YOUR INSTRUCTIONS =
For the string "click", search the entries below and copy every line where it appears.

■ ■ ■ ■ ■

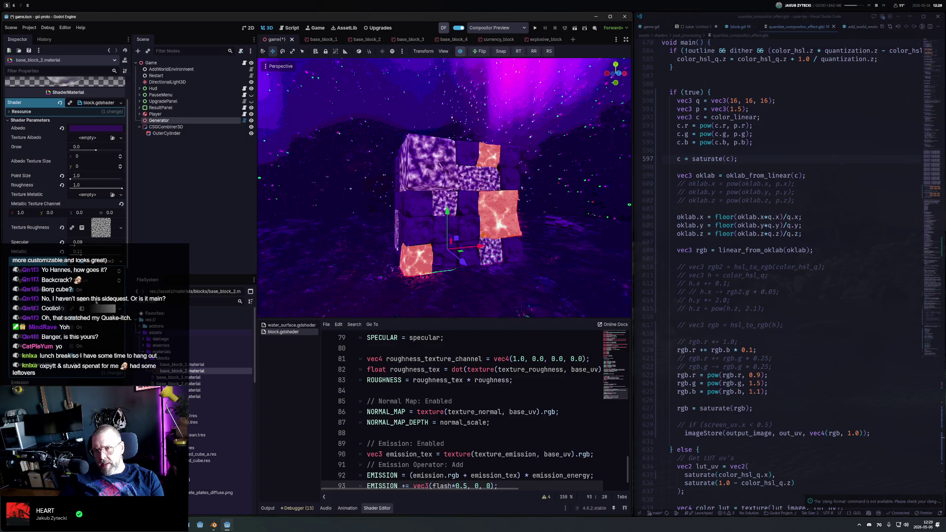
# Switch the emission noise to Cellular and tune its density, orbiting closer to the cube stack
pyautogui.scroll(-2, 95, 313)
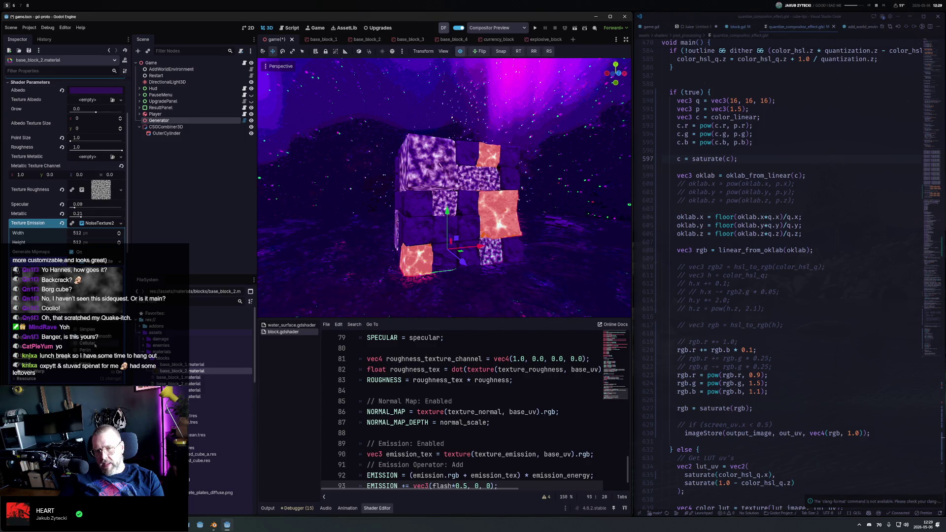
pyautogui.click(96, 344)
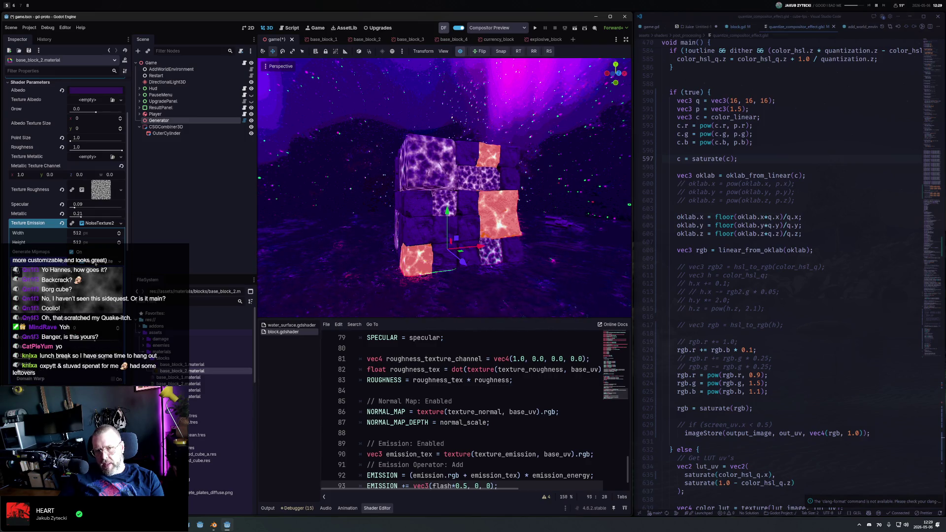
pyautogui.click(95, 264)
pyautogui.click(82, 308)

■ ■ ■ ■ ■

FINISHED EXERCISE =
pyautogui.click(96, 344)
pyautogui.click(95, 264)
pyautogui.click(82, 308)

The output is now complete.